22 Mayıs 2016 Pazar

Doğu Tipi Komplo Teorisi Üzerine Bir Taslak




Komplo teorisi Batı kökenli.

Aydınlanma Çağı düşünürlerinin mukadderatın karşısına koyduğu olayları nesnel sebepleriyle açıklama tarzı, komplo teorisinin sebeplendiği bir mirastır.  Fransız Devrimi Aydınlanma Çağının ulaştığı bir evreyse, komplo teorisi de bu evrenin sonunda bir kısım insanlar için makul bir sebep bulma arayışıdır diyebiliriz. Bu anlamda komplo teorisi geçmişi yeniden kuran bir ideoloji.

# Verilen satırlar
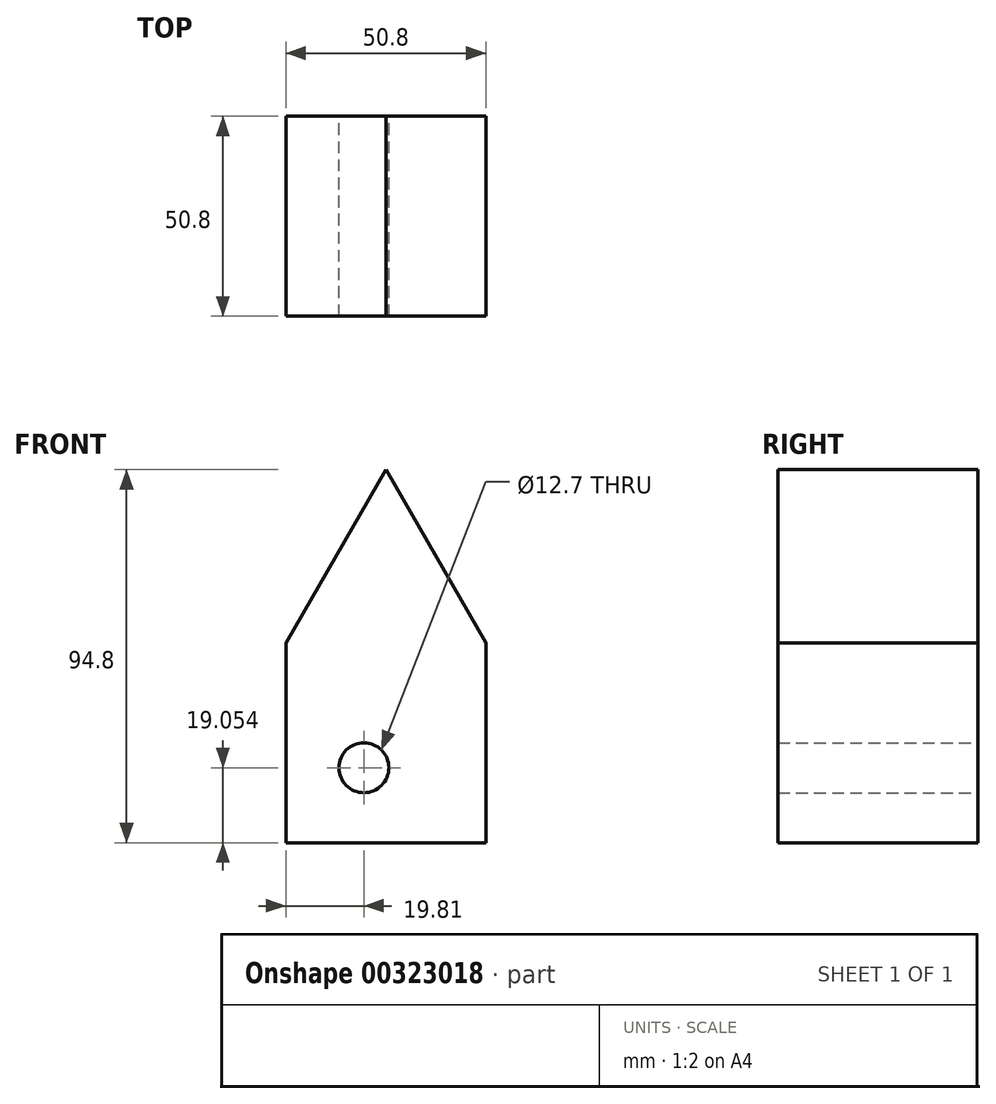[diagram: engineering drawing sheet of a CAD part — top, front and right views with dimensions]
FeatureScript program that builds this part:
annotation { "Feature Type Name" : "Feature", "Feature Type Description" : "" }
export const myFeature = defineFeature(function(context is Context, id is Id, definition is map)
    precondition{}
    {
        {
            var Q0;
            Q0=qCreatedBy(makeId("Front.planeOp"),FACE);
            var sketch = newSketch(context, id + "F0", { "sketchPlane" : qUnion([Q0])});
            skLineSegment(sketch, "E0.top", {"start": v(-19.81, -22.6) * mm, "end": v(30.99, -22.6) * mm});
            skLineSegment(sketch, "E0.left", {"start": v(-19.81, 28.2) * mm, "end": v(-19.81, -22.6) * mm});
            skLineSegment(sketch, "E0.right", {"start": v(30.99, 28.2) * mm, "end": v(30.99, -22.6) * mm});
            skLineSegment(sketch, "E1", {"start": v(-19.81, 28.2) * mm, "end": v(5.59, 72.19) * mm});
            skLineSegment(sketch, "E2", {"start": v(5.59, 72.19) * mm, "end": v(30.99, 28.2) * mm});
            skCircle(sketch, "E3", {"center": v(0, -3.56) * mm, "radius": 6.35 * mm});
            skSolve(sketch);
        }
        {
            var Q0;
            Q0 = qSketchRegion(id + "F0", true);
            extrude(context, id + "F1", {"entities" : qUnion([Q0]), "depth" : 50.8 * mm});
        }
    });
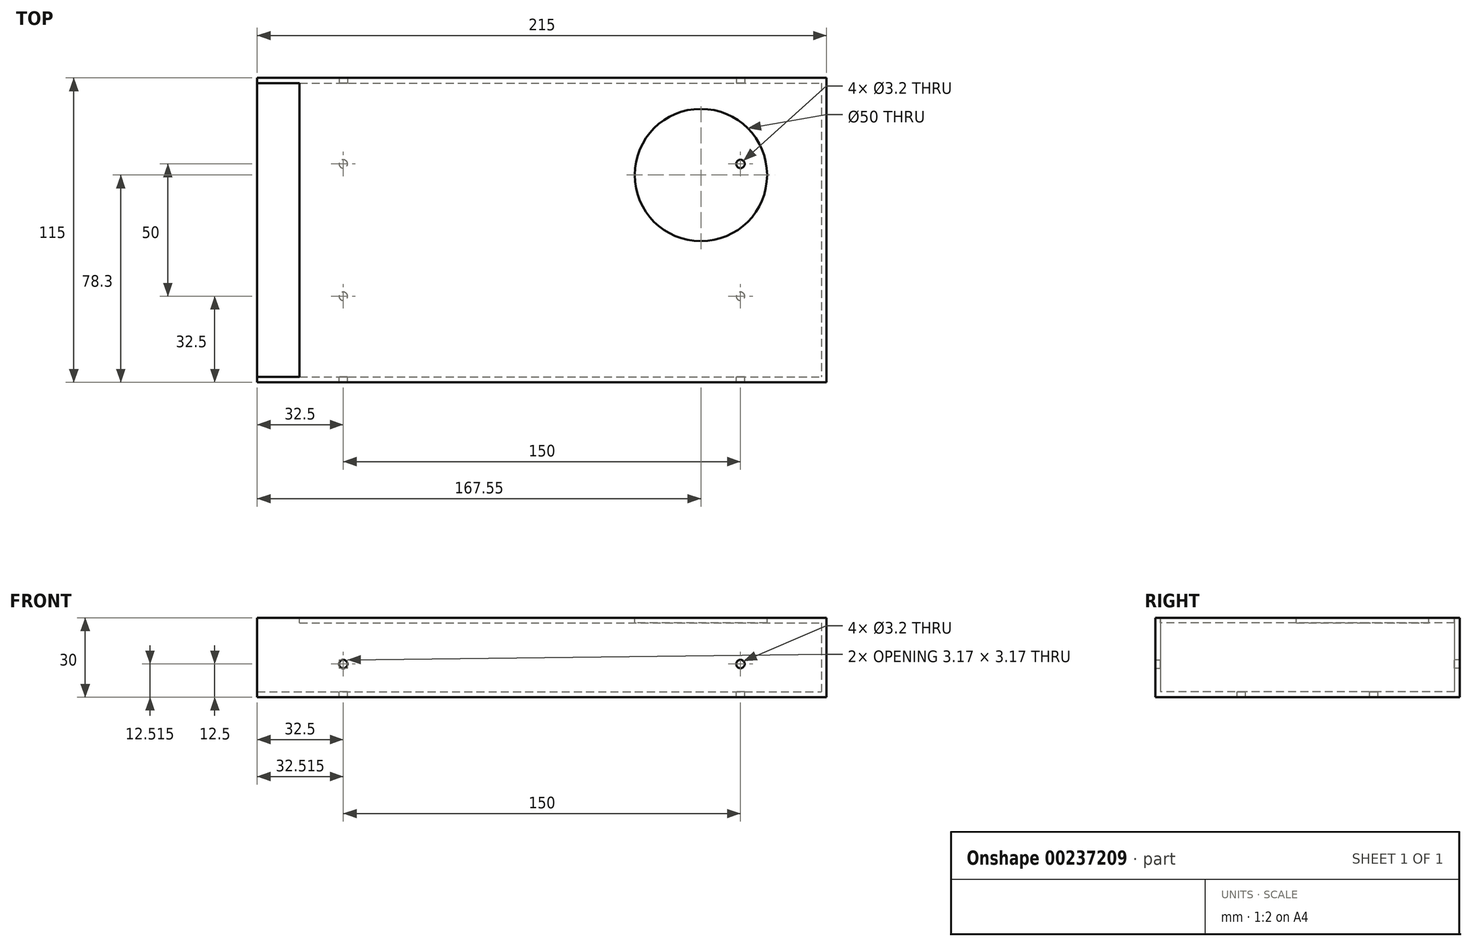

# Alıştırma görevleri
- 1) Komplo teorisi üzerine metinden "22 Mayıs 2016" sözlerinin geçtiği yerden başlayıp "kuran bir ideoloji." sözlerinden sonra durarak ilgili bölümü harfi harfine yazın.
- 2) Komplo teorisi üzerine metni son cümlesinden itibaren sürdürün.
Satırların bu çalışmada hiçbir yeri yoktur.

# Alıştırma cevapları
- 1)
22 Mayıs 2016 Pazar

Doğu Tipi Komplo Teorisi Üzerine Bir Taslak




Komplo teorisi Batı kökenli.

Aydınlanma Çağı düşünürlerinin mukadderatın karşısına koyduğu olayları nesnel sebepleriyle açıklama tarzı, komplo teorisinin sebeplendiği bir mirastır.  Fransız Devrimi Aydınlanma Çağının ulaştığı bir evreyse, komplo teorisi de bu evrenin sonunda bir kısım insanlar için makul bir sebep bulma arayışıdır diyebiliriz. Bu anlamda komplo teorisi geçmişi yeniden kuran bir ideoloji.

- 2)
Başlangıçta ihtiyaç belli, bir takım kötü olayları, sosyal sarsıntıları bir takım gizemli örgütlere mal ederek ele avuca gelen ama aynı zamanda yatıştırıcı da olan iradi bir sebep oluşturmak. Örgüt ne kadar gizemli olursa sebep de o kadar yol gösterici. Paradoksal bir açıklama tarzıdır bu:  Sebep ve gizem aynı anlama gelir (1) ve gerçek arayışı döngüsel olarak gizemin hipnoz etkisinden çıkamaz. Çıkamaz derken çıkmak istemez, gizem her daim muhafaza edilir. Komplo teorisi bu hileli tavrıyla hipotezden ayrılır. Mesela ayaklanmaların, devrimlerin, savaşların, ihanetlerin müsebbibi diye Yahudiler üzerinden kurgulanan komplo teorileri nihayetinde Yahudi katliamları için bir komplo olur. Bunu tarihte çokça gördük.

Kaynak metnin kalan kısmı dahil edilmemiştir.